With the American election almost upon us, I thought I might take this opportunity to muse over certain issues of political theory from a position of ethics.

Most people recognise care for the poor as valuable and, to some extent, morally obligatory. Yet, these same people will recognise the value and necessity of property rights. But when considering the welfare state it is clear that they two are in opposition, if not mutually exclusive altogether.

John Locke claimed that, “…every man has a ‘property’ in his own ‘person’. This nobody has any right to but himself.
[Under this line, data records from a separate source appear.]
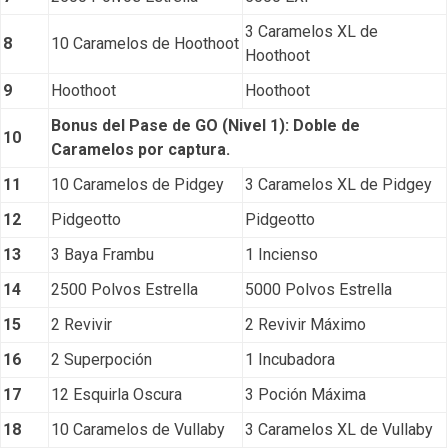
3 Caramelos XL de
8
10 Caramelos de Hoothoot
Hoothoot
9
Hoothoot
Hoothoot
Bonus del Pase de GO (Nivel 1): Doble de
10
Caramelos por captura.
11
10 Caramelos de Pidgey
3 Caramelos XL de Pidgey
12
Pidgeotto
Pidgeotto
13
3 Baya Frambu
1 Incienso
14
2500 Polvos Estrella
5000 Polvos Estrella
15
2 Revivir
2 Revivir Máximo
16
2 Superpoción
1 Incubadora
17
12 Esquirla Oscura
3 Poción Máxima
18
10 Caramelos de Vullaby
3 Caramelos XL de Vullaby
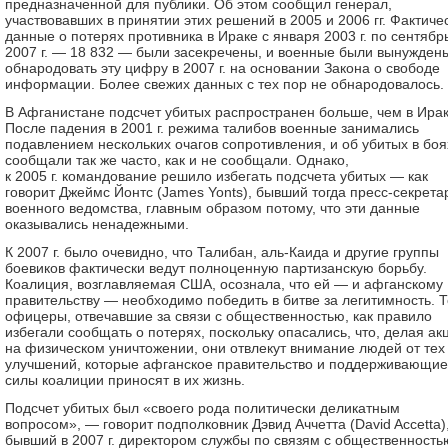
предназначенной для публики. Об этом сообщил генерал,
участвовавших в принятии этих решений в 2005 и 2006 гг. Фактиче
данные о потерях противника в Ираке с января 2003 г. по сентябр
2007 г. — 18 832 — были засекречены, и военные были вынужден
обнародовать эту цифру в 2007 г. на основании Закона о свободе
информации. Более свежих данных с тех пор не обнародовалось.
В Афганистане подсчет убитых распространен больше, чем в Ирак
После падения в 2001 г. режима талибов военные занимались
подавлением нескольких очагов сопротивления, и об убитых в боя
сообщали так же часто, как и не сообщали. Однако,
к 2005 г. командование решило избегать подсчета убитых — как
говорит Джеймс Йонтс (James Yonts), бывший тогда пресс-секрет
военного ведомства, главным образом потому, что эти данные
оказывались ненадежными.
К 2007 г. было очевидно, что Талибан, аль-Каида и другие группы
боевиков фактически ведут полноценную партизанскую борьбу.
Коалиция, возглавляемая США, осознала, что ей — и афганскому
правительству — необходимо победить в битве за легитимность. Т
офицеры, отвечавшие за связи с общественностью, как правило
избегали сообщать о потерях, поскольку опасались, что, делая ак
на физическом уничтожении, они отвлекут внимание людей от тех
улучшений, которые афганское правительство и поддерживающие
силы коалиции приносят в их жизнь.
Подсчет убитых был «своего рода политически деликатным
вопросом», — говорит подполковник Дэвид Аччетта (David Accetta)
бывший в 2007 г. директором службы по связям с общественность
The ‘labour’ of his body and the ‘work’ of his hands, we may say, are properly his…That labour put a distinction between them and the common.” (The Second Treatise of Government, 1688).

Locke’s theory of property suggests that the individual has an exclusive right to that which has been earned through their labour (i.e. wages). To deny wages, or steal without consent, it follows, is unethical. This is, of course, very practical as a rule of law because it means that an individual can invest their labour with a guarantee of return, motivating them to work hard and efficiently. The government ought not to take wages from the individual beyond those necessary to fulfil its role of defending property rights.

This conception of property rights can be contrasted with that of utilitarian ethicist, Peter Singer. Singer contends that an individual has a right to the product of his or her labour only so far as it benefits him/her more than it would benefit someone else. Consequentially, it is immoral for an individual not to give up their own property for the advantage of others “at least up to the point at which by giving more one would begin to cause serious suffering for oneself and one’s dependents – perhaps even beyond this to the point of marginal utility” (from his essay ‘Famine, Affluence, and Morality’).

It is counter-intuitive to say that someone else has a right to my wages just by virtue of the fact that they are poorer than me, but still much of what Singer says is genuinely appealing. It affirms the equality of everyone, despite varying ability to earn wages. The ability to make money is, after all, morally insignificant, “since the initial endowments of natural assets and contingencies of their growth and nurture in early life are arbitrary from a moral point of view” (John Rawls, A Theory of Justice). Thus, it is just that there should be equal distribution of wealth.

But can a government practically or morally enforce such an ethic? Certainly not the former and I think not the latter either. I would have to say that the role of the government is to maintain peace and facilitate freedom. A minimalist government can do no more than protect property rights. It then falls on the individual and not the government to give their excess wealth in order to fulfil their moral obligations.